Just prior to that, I'd been writing for an alt-weekly in Austin, Texas. What began as a great job had curdled into an anxiety nightmare. I would burn to write a certain profile and then, deadline looming, I would stare at the computer as another beautiful Saturday ticked away. I can remember crossing the street one night and thinking, absently, "If I got run over by a car, I wouldn't have to finish that story!" Don't get me wrong—I didn't want to die. I just wanted a really long extension. Thus my decision to leave the job. Thus my journey to the southern hemisphere. Thus the blog that I started, thinking no one would read it and secretly hoping they would. The blog was the perfect bluff for a self-conscious writer like me who yearned for the spotlight and then squinted in its glare. When I needed to pretend that people were reading, I could. When I needed to pretend that nobody was reading, I could. (For this reason, I never checked the reader stats on my blog, unlike most of my friends, who check it as regularly as their e-mail.)
Eventually, I began enjoying my writing again. I stopped worrying about deadlines, audience, editors, letters to the editor, all the stuff that had smothered me before. I was writing so fast that I didn't have time to double-think my sentence structure or my opinions. What came out was sloppier but also funnier and more honest. I started getting e-mails from people I'd never met, and they were actually encouraging. (At the paper, it seemed like most e-mails from strangers begin with a variant of "Hey, dumbass.") I continued blogging for years, through cities and jobs and relationships, and though the blog entries never amounted to much, they always gave me a fleeting joy, like conquering some small feat—opening a very difficult, tightly sealed jar—even when no one is around to see it.

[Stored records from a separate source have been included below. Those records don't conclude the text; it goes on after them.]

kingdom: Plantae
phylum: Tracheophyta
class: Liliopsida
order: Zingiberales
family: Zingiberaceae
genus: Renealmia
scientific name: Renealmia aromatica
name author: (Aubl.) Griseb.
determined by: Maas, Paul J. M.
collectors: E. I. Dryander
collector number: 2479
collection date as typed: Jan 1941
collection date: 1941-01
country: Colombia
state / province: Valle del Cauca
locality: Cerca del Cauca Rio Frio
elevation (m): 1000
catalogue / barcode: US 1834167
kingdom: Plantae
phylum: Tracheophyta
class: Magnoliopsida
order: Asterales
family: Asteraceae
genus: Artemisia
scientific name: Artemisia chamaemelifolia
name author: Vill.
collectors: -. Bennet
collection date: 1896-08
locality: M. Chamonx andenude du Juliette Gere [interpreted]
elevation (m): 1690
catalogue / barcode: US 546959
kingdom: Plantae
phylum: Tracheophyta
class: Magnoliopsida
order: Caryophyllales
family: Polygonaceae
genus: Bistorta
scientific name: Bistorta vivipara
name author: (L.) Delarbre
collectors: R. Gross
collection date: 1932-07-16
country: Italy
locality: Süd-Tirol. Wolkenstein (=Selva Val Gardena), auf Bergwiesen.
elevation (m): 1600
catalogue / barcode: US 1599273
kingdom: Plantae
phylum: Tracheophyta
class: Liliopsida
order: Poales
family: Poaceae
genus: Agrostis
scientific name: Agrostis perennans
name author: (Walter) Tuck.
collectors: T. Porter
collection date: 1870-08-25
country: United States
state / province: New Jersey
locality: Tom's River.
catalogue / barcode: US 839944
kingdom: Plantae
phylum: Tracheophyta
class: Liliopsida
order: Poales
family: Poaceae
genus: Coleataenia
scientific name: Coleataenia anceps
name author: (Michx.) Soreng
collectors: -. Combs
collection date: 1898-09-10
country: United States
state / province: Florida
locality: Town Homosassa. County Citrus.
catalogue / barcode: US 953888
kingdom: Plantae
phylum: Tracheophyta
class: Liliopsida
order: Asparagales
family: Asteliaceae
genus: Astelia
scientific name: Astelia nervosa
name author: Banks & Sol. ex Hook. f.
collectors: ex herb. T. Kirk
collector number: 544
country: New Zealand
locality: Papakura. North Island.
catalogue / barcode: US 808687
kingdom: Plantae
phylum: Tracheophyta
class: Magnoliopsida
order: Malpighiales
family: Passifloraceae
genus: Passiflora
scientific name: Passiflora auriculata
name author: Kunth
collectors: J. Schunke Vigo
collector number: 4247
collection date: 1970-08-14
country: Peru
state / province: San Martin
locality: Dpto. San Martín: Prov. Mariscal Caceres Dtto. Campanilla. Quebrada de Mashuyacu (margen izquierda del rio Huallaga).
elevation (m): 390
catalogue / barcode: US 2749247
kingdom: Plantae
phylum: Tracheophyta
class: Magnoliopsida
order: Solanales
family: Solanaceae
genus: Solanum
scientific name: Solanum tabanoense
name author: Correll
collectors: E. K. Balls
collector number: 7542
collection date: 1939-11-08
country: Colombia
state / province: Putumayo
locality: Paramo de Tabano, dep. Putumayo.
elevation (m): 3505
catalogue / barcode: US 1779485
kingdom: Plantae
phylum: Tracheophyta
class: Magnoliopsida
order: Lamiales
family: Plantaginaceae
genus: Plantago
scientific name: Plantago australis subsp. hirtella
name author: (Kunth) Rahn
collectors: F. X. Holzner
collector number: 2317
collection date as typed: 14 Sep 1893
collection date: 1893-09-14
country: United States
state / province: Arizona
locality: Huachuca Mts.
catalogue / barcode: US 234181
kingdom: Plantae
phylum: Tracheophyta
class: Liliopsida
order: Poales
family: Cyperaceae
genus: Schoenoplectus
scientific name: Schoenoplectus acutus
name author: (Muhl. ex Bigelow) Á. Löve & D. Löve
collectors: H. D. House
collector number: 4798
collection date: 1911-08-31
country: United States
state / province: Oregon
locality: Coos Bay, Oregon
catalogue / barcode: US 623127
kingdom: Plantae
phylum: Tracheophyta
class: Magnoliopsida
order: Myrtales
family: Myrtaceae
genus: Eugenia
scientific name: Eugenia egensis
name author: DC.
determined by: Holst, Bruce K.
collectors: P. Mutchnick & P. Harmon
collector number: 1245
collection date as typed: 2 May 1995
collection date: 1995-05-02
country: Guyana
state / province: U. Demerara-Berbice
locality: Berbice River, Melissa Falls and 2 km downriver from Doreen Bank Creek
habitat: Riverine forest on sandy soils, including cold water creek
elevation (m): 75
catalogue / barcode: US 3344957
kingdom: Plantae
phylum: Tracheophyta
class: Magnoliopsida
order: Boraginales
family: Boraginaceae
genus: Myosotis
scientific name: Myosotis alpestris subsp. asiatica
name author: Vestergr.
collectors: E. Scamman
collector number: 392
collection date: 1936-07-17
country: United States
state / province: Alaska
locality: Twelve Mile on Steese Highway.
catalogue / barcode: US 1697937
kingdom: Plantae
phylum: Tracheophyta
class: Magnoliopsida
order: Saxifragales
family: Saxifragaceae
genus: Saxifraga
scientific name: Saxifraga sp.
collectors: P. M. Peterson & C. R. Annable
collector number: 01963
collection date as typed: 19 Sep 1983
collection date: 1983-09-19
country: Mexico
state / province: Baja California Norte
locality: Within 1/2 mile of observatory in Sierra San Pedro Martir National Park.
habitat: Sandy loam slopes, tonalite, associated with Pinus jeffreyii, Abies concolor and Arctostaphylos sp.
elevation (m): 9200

And yet every once in a while those agents would check in, to ask how that book was coming. And the book wasn't coming, and wasn't coming, and I became one of those people who talk about a book but never write it. At times, I started to feel that jokes and scenarios and turns of phrase were my capital, and that my capital was limited, and each blog entry was scattering more of it to the wind, pissing away precious dollars and cents in the form of punch lines I could never use again, not without feeling like a hack. You know: "How sad. She stole that line from her own blog."
Blogging had been the ideal run-up to a novel, but it had also become a major distraction. I would sit down to start on my novel only to come up with five different blog entries. I thought of them as a little something-something to whet the palate—because it was easier, more immediately satisfying, because I could write it, and post it, and people would say nice things about it, and I could go to bed feeling satisfied. But then I would wake feeling less than accomplished because a blog wasn't a whole story told from beginning to end. I had shelves lined with other people's prose while my best efforts were buried on a Web site somewhere, underneath a lot of blah-blah about American Idol and my kitty cat.
I suspect I'll come back to blogging eventually. It will be something I quit on occasion, like whiskey and melted cheese, when the negative effects outweigh the benefits. Practically every blogger I know has taken their site down at some point—for personal reasons, for business reasons, for boredom reasons. It's no different from the way we have to turn off our cell phones or stop checking e-mail so that we can actually focus on something. As much as I loved writing online, it's a relief writing offline: taking time to let a story unspool, to massage a sentence over an afternoon's walk, to stew for days—weeks, even—on a plot line. What a modern luxury. Now, if I could just turn off the TV, I think I could finally get started.